= Eric Bucchere =

American soccer coach

Eric Bucchere is the co-founder and current CEO and Sporting Director of Path2Pro Soccer.

Prior to joining Path2Pro Bucchere was an American soccer coach who most recently an assistant coach with Reno 1868 FC in the United Soccer League.

Prior to his role with Reno 1868 FC, Bucchere was the head coach of Burlingame Dragons FC of the Premier Development League in 2016. Bucchere led the team to a PDL Western Conference Final Four appearance in his first season as head coach. Several Burlingame Dragons FC players signed professional contracts into Major League Soccer after the 2016 season, including Nick Lima of the San Jose Earthquakes.

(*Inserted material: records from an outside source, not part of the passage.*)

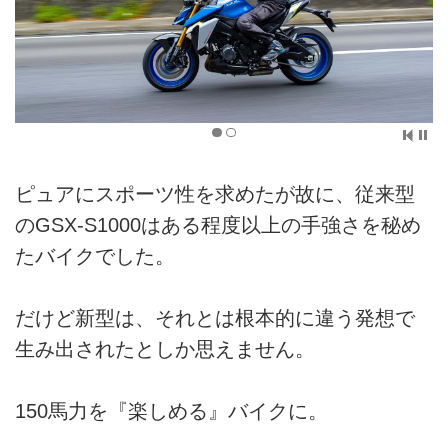
ピュアにスポーツ性を求めたが故に、従来型
のGSX-S1000はある程度以上の手強さを秘め
たバイクでした。
だけど新型は、それとは根本的に違う発想で
生み出されたとしか思えません。
150馬力を『楽しめる』バイクに。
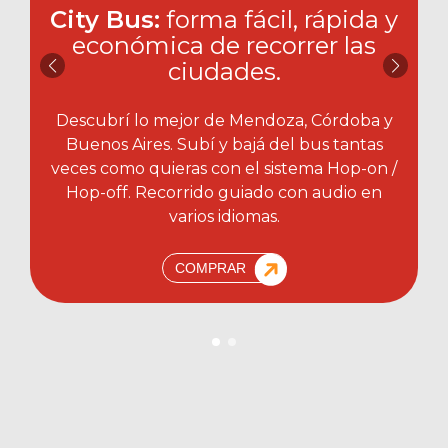
City Bus:
forma fácil, rápida y
económica de recorrer las
ciudades.​
Descubrí lo mejor de Mendoza, Córdoba y
Buenos Aires. Subí y bajá del bus tantas
veces como quieras con el sistema Hop-on /
Hop-off. Recorrido guiado con audio en
varios idiomas.
COMPRAR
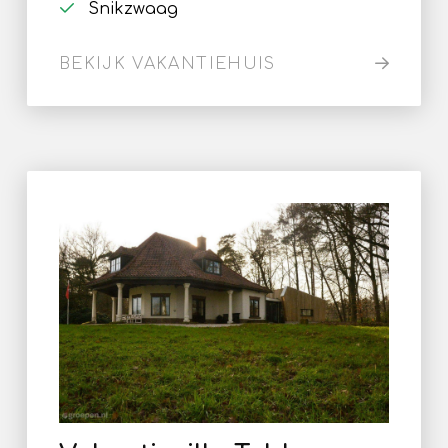
Snikzwaag
BEKIJK VAKANTIEHUIS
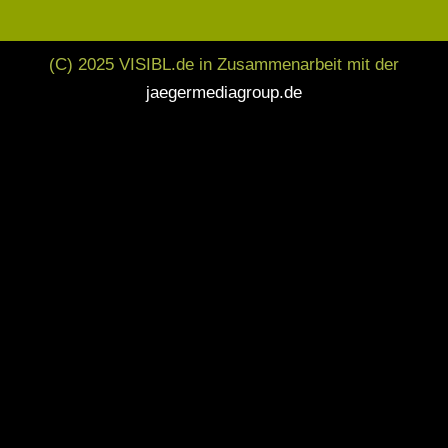
(C) 2025 VISIBL.de in Zusammenarbeit mit der
jaegermediagroup.de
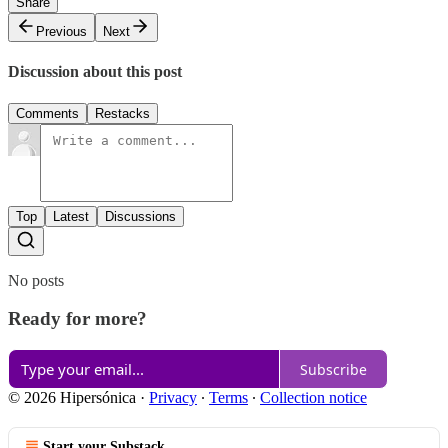
Share
Previous
Next
Discussion about this post
Comments
Restacks
Top
Latest
Discussions
No posts
Ready for more?
Subscribe
© 2026 Hipersónica
·
Privacy
∙
Terms
∙
Collection notice
Start your Substack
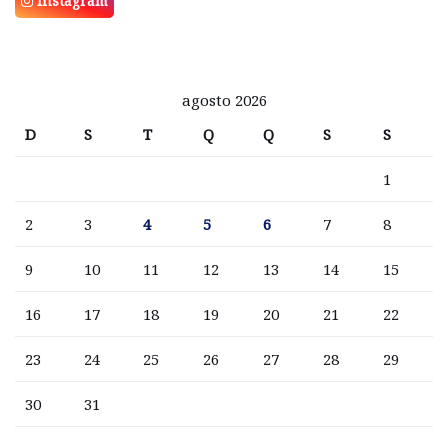
Instagram
agosto 2026
D
S
T
Q
Q
S
S
1
2
3
4
5
6
7
8
9
10
11
12
13
14
15
16
17
18
19
20
21
22
23
24
25
26
27
28
29
30
31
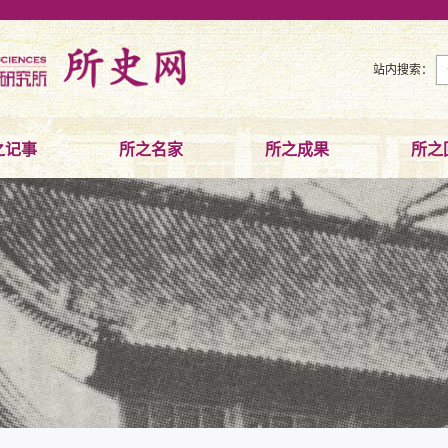
站内搜索：
之记事
所之名家
所之成果
所之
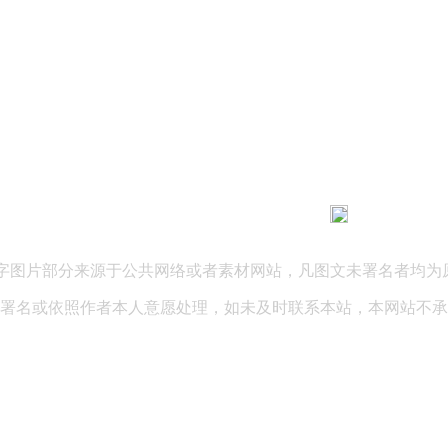
183 9181 6005
客服热线：
03 公司地址：陕西省咸阳市秦都区世纪大道华宇双子星A座 法律
文字图片部分来源于公共网络或者素材网站，凡图文未署名者均为
署名或依照作者本人意愿处理，如未及时联系本站，本网站不承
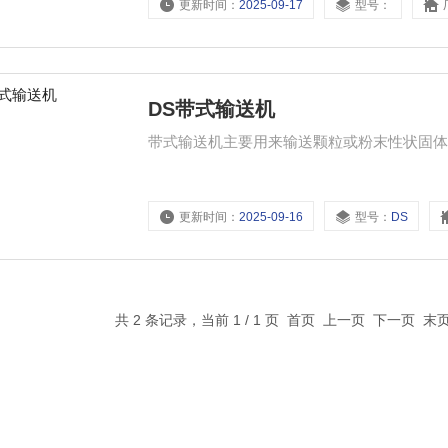
更新时间：
2025-09-17
型号：
DS带式输送机
带式输送机主要用来输送颗粒或粉末性状固
更新时间：
2025-09-16
型号：
DS
共 2 条记录，当前 1 / 1 页 首页 上一页 下一页 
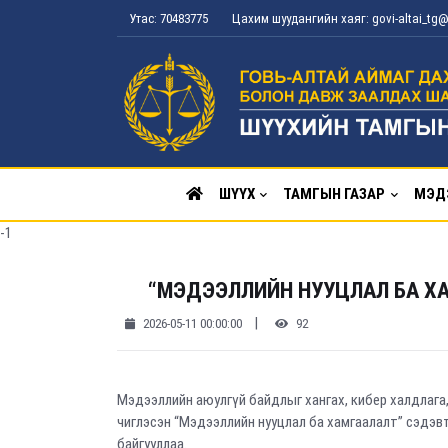
Утас: 70483775
Цахим шуудангийн хаяг: govi-altai_t
ШҮҮХ
ТАМГЫН ГАЗАР
МЭД
-1
“МЭДЭЭЛЛИЙН НУУЦЛАЛ БА Х
|
2026-05-11 00:00:00
92
Мэдээллийн аюулгүй байдлыг хангах, кибер халдлага,
чиглэсэн “Мэдээллийн нууцлал ба хамгаалалт” сэдэвт
байгууллаа.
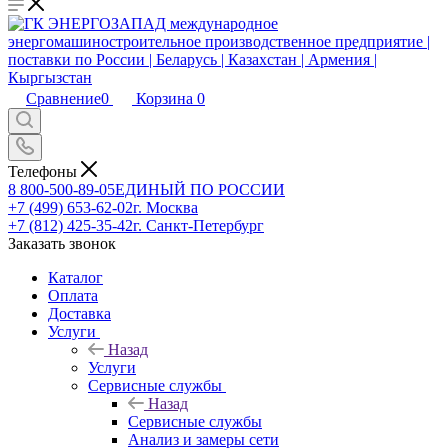
Сравнение
0
Корзина
0
Телефоны
8 800-500-89-05
ЕДИНЫЙ ПО РОССИИ
+7 (499) 653-62-02
г. Москва
+7 (812) 425-35-42
г. Санкт-Петербург
Заказать звонок
Каталог
Оплата
Доставка
Услуги
Назад
Услуги
Сервисные службы
Назад
Сервисные службы
Анализ и замеры сети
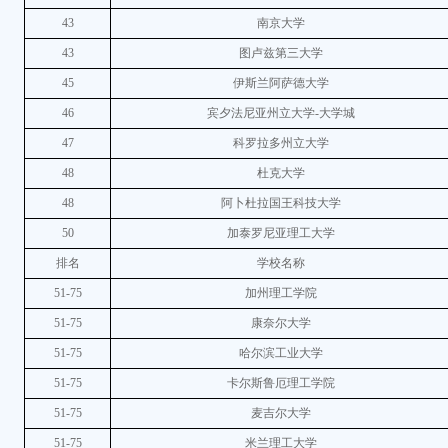
43
南京大学
43
图卢兹第三大学
45
伊斯兰阿萨德大学
46
宾夕法尼亚州立大学-大学城
47
科罗拉多州立大学
48
杜克大学
48
阿卜杜拉国王科技大学
50
加泰罗尼亚理工大学
排名
学校名称
51-75
加州理工学院
51-75
康奈尔大学
51-75
哈尔滨工业大学
51-75
卡尔斯鲁厄理工学院
51-75
麦吉尔大学
51-75
米兰理工大学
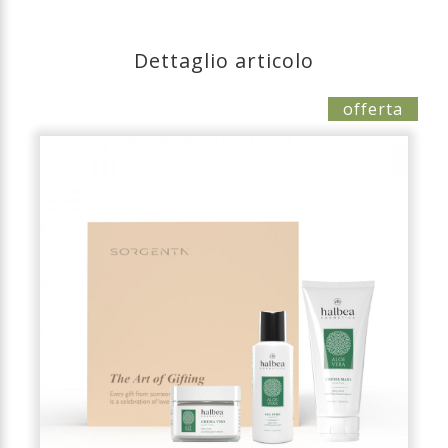
Dettaglio articolo
offerta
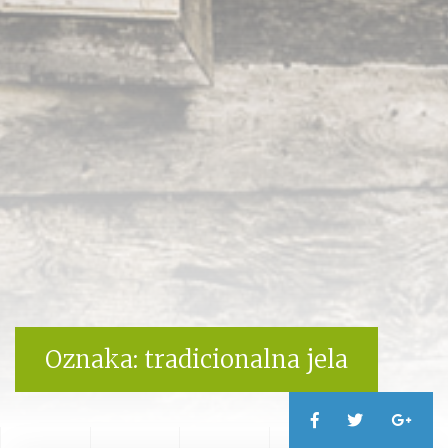
Oznaka:
tradicionalna jela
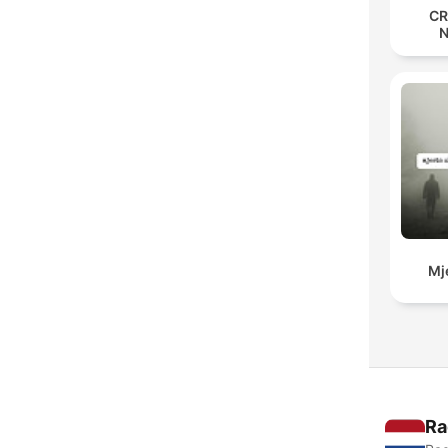
CR
Mj
Ra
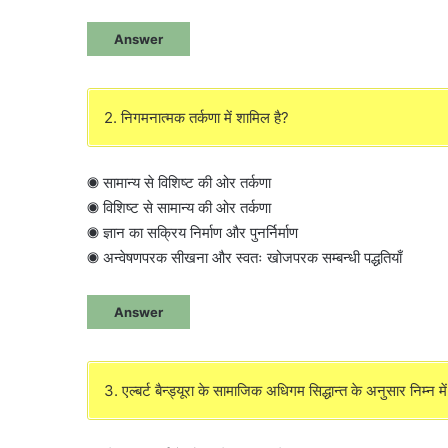
Answer
2. निगमनात्मक तर्कणा में शामिल है?
◉ सामान्य से विशिष्ट की ओर तर्कणा
◉ विशिष्ट से सामान्य की ओर तर्कणा
◉ ज्ञान का सक्रिय निर्माण और पुनर्निर्माण
◉ अन्वेषणपरक सीखना और स्वतः खोजपरक सम्बन्धी पद्धतियाँ
Answer
3. एल्बर्ट बैन्ड्यूरा के सामाजिक अधिगम सिद्धान्त के अनुसार निम्न म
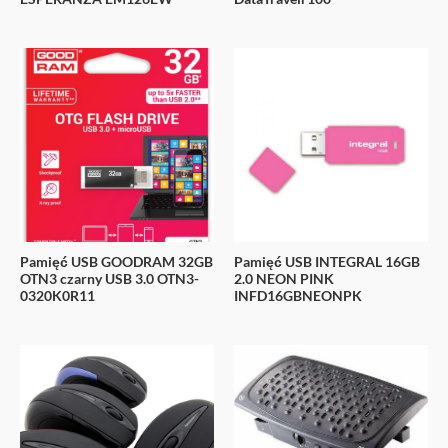
Pamięć USB GOODRAM 32GB
Pamięć USB INTEGRAL 16GB
OTN3 czarny USB 3.0 OTN3-
2.0 NEON PINK
0320K0R11
INFD16GBNEONPK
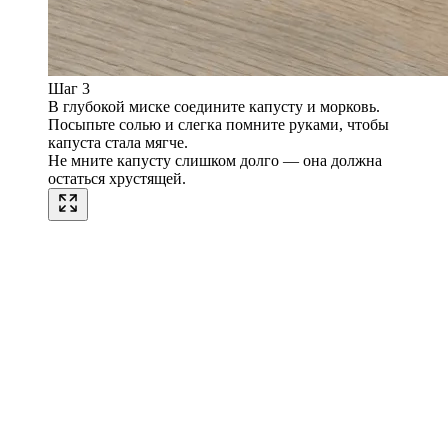
Шаг 3
В глубокой миске соедините капусту и морковь.
Посыпьте солью и слегка помните руками, чтобы
капуста стала мягче.
Не мните капусту слишком долго — она должна
остаться хрустящей.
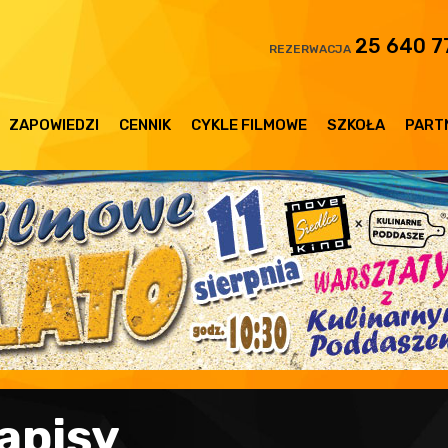
25 640 7
REZERWACJA
ZAPOWIEDZI
CENNIK
CYKLE FILMOWE
SZKOŁA
PART
napisy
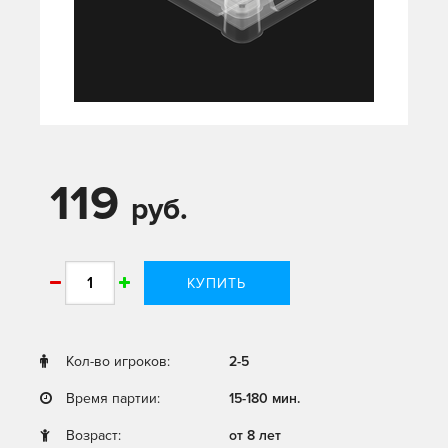
119
руб.
КУПИТЬ
Кол-во игроков:
2-5
Время партии:
15-180 мин.
Возраст:
от 8 лет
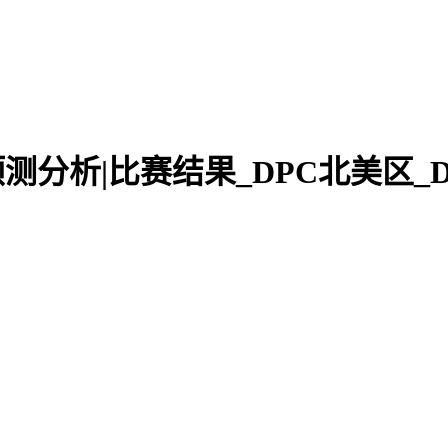
据直播|预测分析|比赛结果_DPC北美区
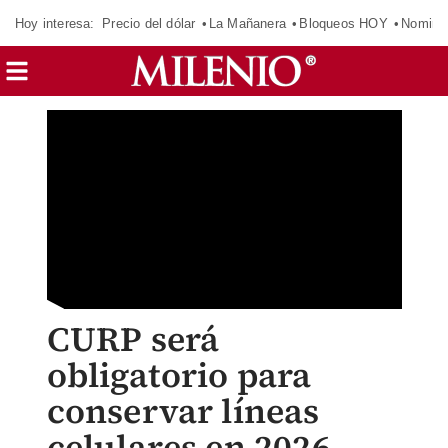
Hoy interesa:
Precio del dólar
La Mañanera
Bloqueos HOY
Nomina
CURP será
obligatorio para
conservar líneas
celulares en 2026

In addition to his time coaching in the PDL and USL, Bucchere also coached college soccer for 12 years, most recently as the head coach of men's soccer program at Menlo College. In four seasons in charge from 2013–2016, Bucchere accumulated a 43-23-9 record at Menlo, including a program-best ever record of 15-5-1 in 2016. In 2016, Bucchere led Menlo to the first ever Golden State Athletic Conference championship in men's soccer and Menlo College history.

Bucchere also served an assistant coach of men's soccer for the UC Santa Cruz Banana Slugs from 2006–2008, and UC San Diego Tritons from 2008-2013.

Bucchere also has experience coaching in the U.S. Soccer Development Academy, working with the U16-U18 teams for the San Diego Surf (soccer) from 2008–2013, and also with the San Jose Earthquakes from 2013-2015.